A boa notícia é que a natureza não admite vácuo. Em algum momento, novos concorrentes emergirão para redefinir o ecossistema de hardware de PC em torno de suas plataformas particulares. Isso, por sua vez, vai causar um terremoto nas comunidades de hardware e software, e aquelas que apostarem na plataforma errada vão cair pelo caminho. Mas a questão real será: que tipo de força este novo líder ascendente mobilizará? Ele seguirá os passos da Microsoft e usará sua força de definição de padrões para elevar o nível do mercado? Ou adotará a estratégia da IBM dos anos 1980 e tentará consolidar suas garras da morte por meio de travas proprietárias e outras práticas anticompetitivas?

Resumo: só porque o Windows saiu de cena, não quer dizer que você deverá esperar um período de renascença na inovação em hardware. O mundo pós-Microsoft parecerá mais com um pesadelo caótico, cheio de feudos de fabricantes concorrentes e de tecnologias isoladas por muros – em outras palavras, um retorno à Idade Média do hardware para PC.

Abandonai as esperanças?
O quadro pintado aqui é, de fato, sombrio. Caos. Confusão. Um retrocesso às bizarrias que definiam a computação pessoal antes da ascensão da Microsoft.

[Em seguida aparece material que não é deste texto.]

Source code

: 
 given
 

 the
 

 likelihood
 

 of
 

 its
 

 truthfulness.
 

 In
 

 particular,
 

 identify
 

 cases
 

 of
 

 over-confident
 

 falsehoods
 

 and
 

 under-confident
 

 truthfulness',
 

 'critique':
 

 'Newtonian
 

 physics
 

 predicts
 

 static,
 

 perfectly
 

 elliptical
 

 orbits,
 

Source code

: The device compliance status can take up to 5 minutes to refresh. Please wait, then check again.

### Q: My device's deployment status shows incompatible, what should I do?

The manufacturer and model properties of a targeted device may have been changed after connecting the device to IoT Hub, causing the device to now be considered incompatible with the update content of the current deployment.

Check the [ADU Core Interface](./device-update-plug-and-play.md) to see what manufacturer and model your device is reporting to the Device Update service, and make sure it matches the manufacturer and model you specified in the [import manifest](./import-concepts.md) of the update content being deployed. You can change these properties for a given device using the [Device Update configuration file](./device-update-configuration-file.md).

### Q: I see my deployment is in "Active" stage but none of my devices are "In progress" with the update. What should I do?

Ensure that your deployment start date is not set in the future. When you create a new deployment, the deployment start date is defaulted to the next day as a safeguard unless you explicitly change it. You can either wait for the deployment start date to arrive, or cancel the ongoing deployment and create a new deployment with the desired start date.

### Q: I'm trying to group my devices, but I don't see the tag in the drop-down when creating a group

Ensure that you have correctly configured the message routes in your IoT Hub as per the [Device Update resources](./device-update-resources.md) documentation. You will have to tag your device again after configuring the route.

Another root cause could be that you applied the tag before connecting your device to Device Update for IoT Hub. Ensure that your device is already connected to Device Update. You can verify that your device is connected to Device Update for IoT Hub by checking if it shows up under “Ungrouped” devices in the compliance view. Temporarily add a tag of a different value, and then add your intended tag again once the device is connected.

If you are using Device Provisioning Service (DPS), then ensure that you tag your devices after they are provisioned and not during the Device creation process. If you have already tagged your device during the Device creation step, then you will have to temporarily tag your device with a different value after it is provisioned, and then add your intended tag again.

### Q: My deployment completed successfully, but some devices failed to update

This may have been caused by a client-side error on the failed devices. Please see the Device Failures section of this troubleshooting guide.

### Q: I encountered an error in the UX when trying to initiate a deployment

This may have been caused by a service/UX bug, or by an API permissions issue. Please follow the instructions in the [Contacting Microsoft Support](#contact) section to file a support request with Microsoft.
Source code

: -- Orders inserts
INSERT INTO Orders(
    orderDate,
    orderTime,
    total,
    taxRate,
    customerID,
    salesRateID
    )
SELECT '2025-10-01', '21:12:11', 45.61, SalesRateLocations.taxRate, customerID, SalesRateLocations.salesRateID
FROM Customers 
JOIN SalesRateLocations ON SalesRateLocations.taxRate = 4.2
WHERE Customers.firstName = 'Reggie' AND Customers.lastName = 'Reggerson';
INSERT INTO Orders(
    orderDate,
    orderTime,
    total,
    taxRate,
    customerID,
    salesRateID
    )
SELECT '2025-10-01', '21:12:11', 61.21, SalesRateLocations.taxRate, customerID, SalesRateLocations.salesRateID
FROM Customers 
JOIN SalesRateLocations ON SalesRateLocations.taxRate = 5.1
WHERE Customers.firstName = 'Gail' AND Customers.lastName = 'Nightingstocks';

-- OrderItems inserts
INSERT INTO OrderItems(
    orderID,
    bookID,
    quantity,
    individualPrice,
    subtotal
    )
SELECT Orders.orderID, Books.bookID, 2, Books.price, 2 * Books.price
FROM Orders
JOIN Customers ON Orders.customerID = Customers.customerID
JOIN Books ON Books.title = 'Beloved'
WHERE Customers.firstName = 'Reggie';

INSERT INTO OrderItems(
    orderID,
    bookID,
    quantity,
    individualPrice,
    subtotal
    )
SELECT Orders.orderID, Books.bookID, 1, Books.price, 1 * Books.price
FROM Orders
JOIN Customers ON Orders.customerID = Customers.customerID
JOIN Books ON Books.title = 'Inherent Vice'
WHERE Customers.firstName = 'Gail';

No entanto, ainda pode haver esperança no horizonte. O Google pode provar ser um melhor líder da era pós-Microsoft do que predissemos aqui (apesar de seu recente confronto com a China ainda não inspirar muita confiança). Talvez o Google ajude a estabelecer padrões para a apresentação de dados e de conteúdo de aplicações por meio de interfaces centradas na web. Até a mudança para um ecossistema de hardware centrado em um sistema não-Windows poderá se mostrar menos disruptivo do que imaginamos – desde que se mantenha a tendência atual rumo aos aparelhos integrados e tudo-em-um (netbooks, tablet PCs).

Talvez as coisas funcionem bem. Ou talvez – e este é o cenário que consideramos mais provável – a Microsoft continue a cooptar cada tecnologia emergente e de mudança de paradigmas e aumentar sua força de base instalada de Windows para manter as comunidades de software e hardware focadas naquele logo brilhante e colorido. Quem prefere a estabilidade ao caos e a mudanças disruptivas sabe o futuro que quer ter.